You can’t have a conversation about literary fiction of the past 50 years without mentioning Haruki Murakami, and First Person Singular reminds us why.
As one of the standard-bearers of contemporary magical realism, Murakami has traveled deep into the hearts and minds of both his characters and his readers. In First Person Singular, he offers eight new stories, all told in first person—hence the title—as perhaps memoir, perhaps fiction. For example, “The Yakult Swallows Poetry Collection” finds a baseball-loving writer named Haruki Murakami musing on his favorite team and the ties that bind us together. Murakami is always blurring lines, and here it’s left up to the reader to decide what’s real. By distorting reality, the author creates a special closeness to his audience, and he acknowledges this relationship with intelligence and grace.

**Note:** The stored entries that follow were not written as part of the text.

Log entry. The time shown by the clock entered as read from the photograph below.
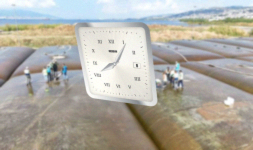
8:06
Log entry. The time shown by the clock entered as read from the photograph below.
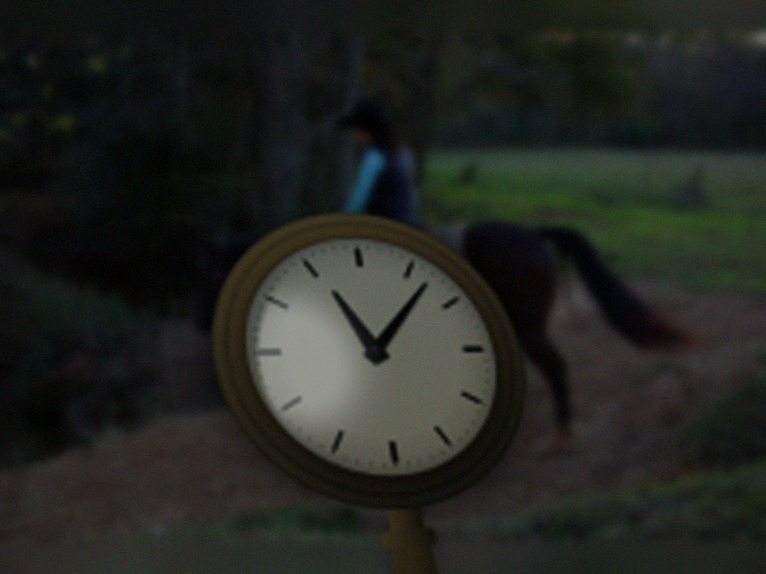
11:07
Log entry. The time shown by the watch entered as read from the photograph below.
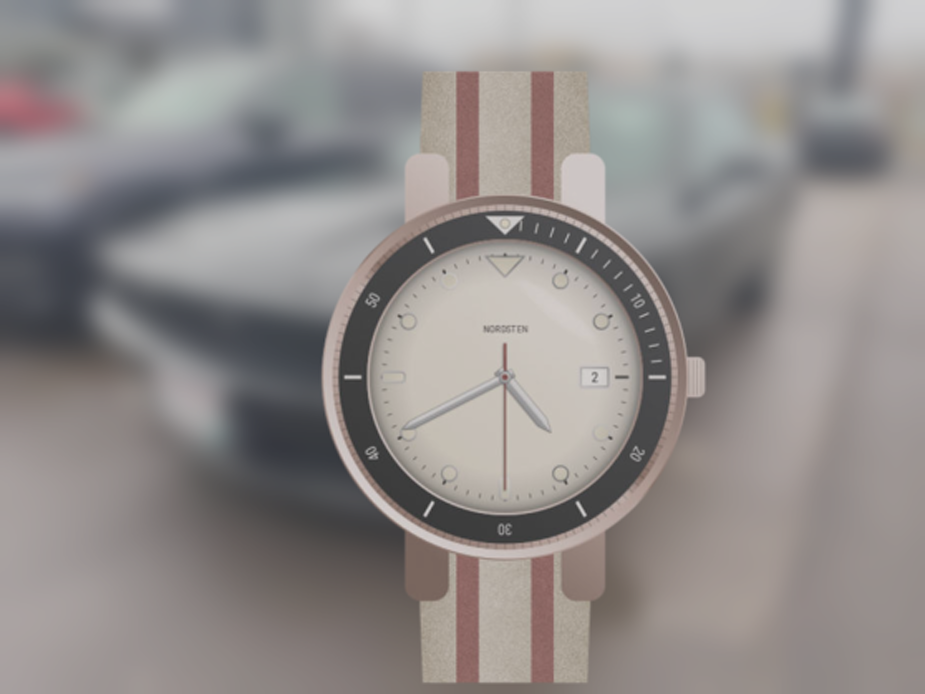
4:40:30
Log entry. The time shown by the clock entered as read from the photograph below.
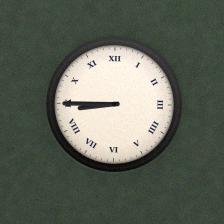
8:45
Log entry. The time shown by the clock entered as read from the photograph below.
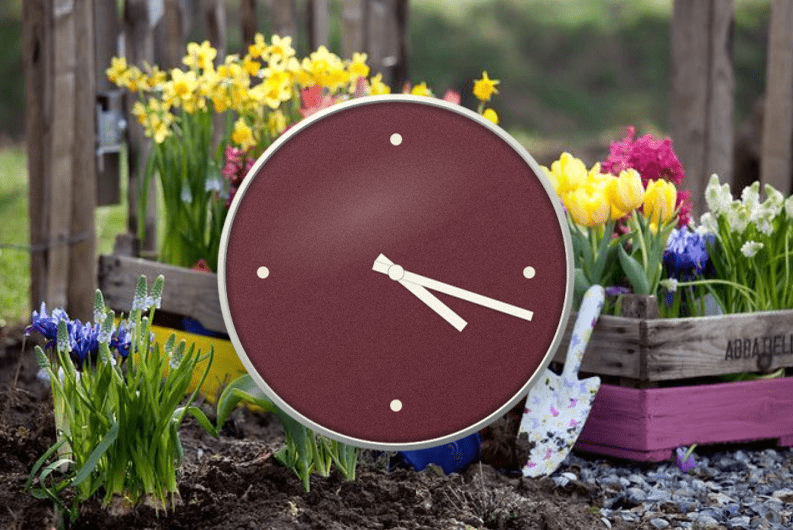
4:18
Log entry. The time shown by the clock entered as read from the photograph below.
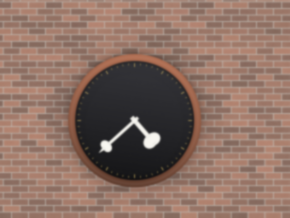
4:38
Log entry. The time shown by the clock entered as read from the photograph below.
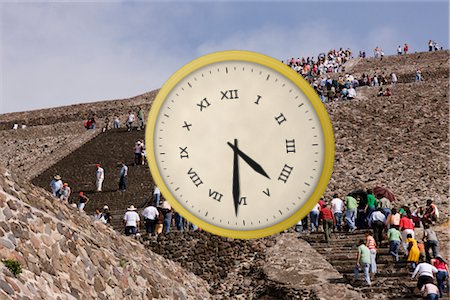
4:31
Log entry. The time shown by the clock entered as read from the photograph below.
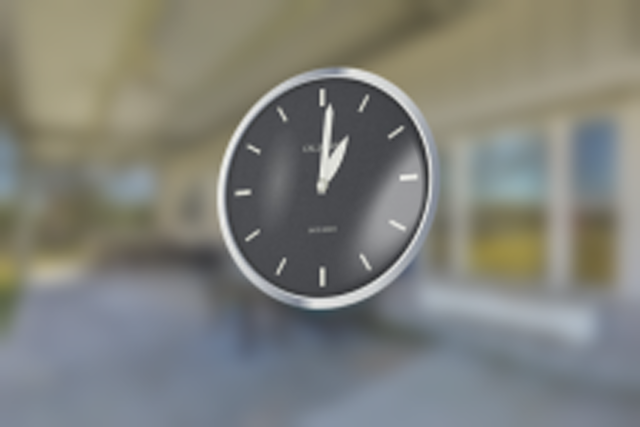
1:01
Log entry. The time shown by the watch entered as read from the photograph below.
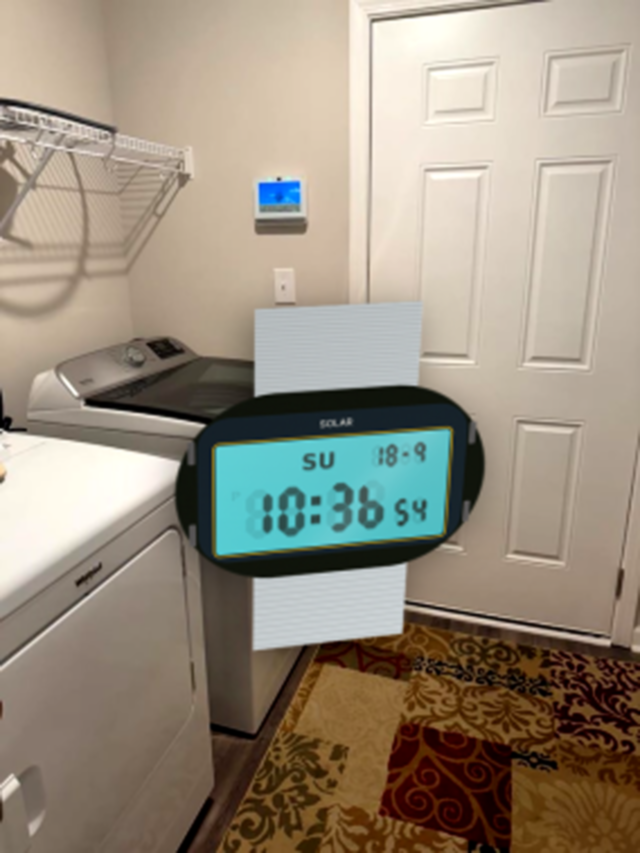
10:36:54
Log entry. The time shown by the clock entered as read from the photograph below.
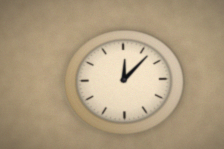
12:07
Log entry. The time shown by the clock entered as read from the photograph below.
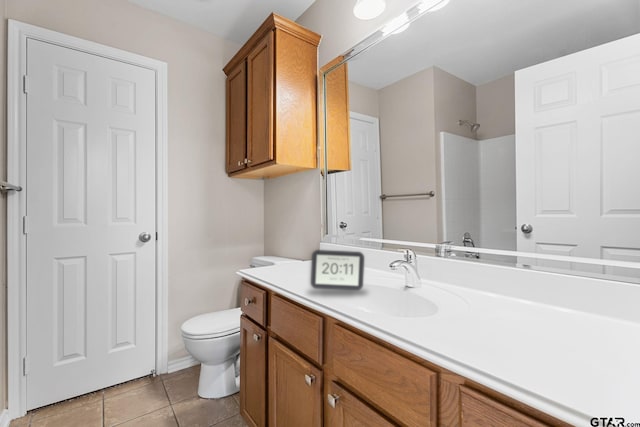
20:11
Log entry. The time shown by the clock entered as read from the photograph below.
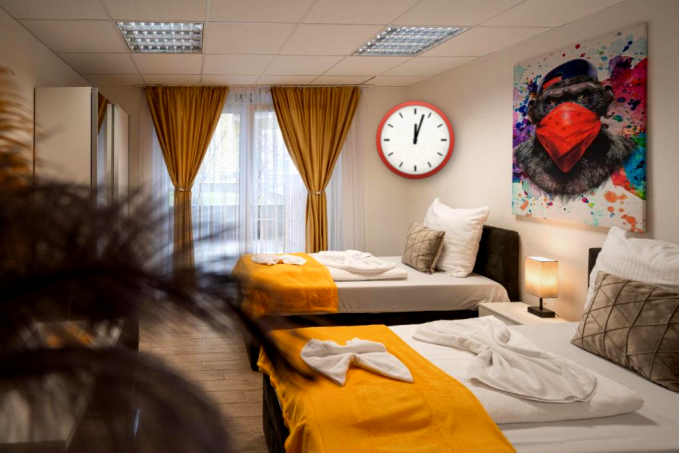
12:03
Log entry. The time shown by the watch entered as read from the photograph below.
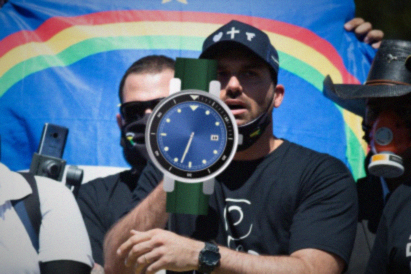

Murakami’s most significant (and perhaps only) shortcoming is his frequent fumbling of sexuality, which renders some of his work, to put it lightly, cringe-y. Sex is present in all of his books, whether it be tragic, as in Norwegian Wood, occult and Oedipal, as in Kafka on the Shore, or even as the basis for an entire collection, as in Men Without Women. But in First Person Singular, sexuality takes on a new meaning. Murakami is surely aware of this frequent criticism of his work, and here he toys with readers’ expectations. The story “Carnaval” is the best example of this. Its opening line, “Of all the women I’ve known until now, she was the ugliest,” introduces a dated, male voice, but Murakami then subverts expectations to tell a story that's deeper than any one person's perspective. At the heart of this story are truly moving observations about friendship and the connection between people and art.
While in the past, Murakami wrote about Watanabe of Norwegian Wood sleeping with random women, and K of Sputnik Sweetheart imposing himself on a lesbian woman, the older Murakami seems more intelligent and compassionate. With this collection, Murakami leverages his position as an aging man in a rapidly changing world to set an example for others: Your perspective should never stay the same, and your writing must grow until it can’t fit its container.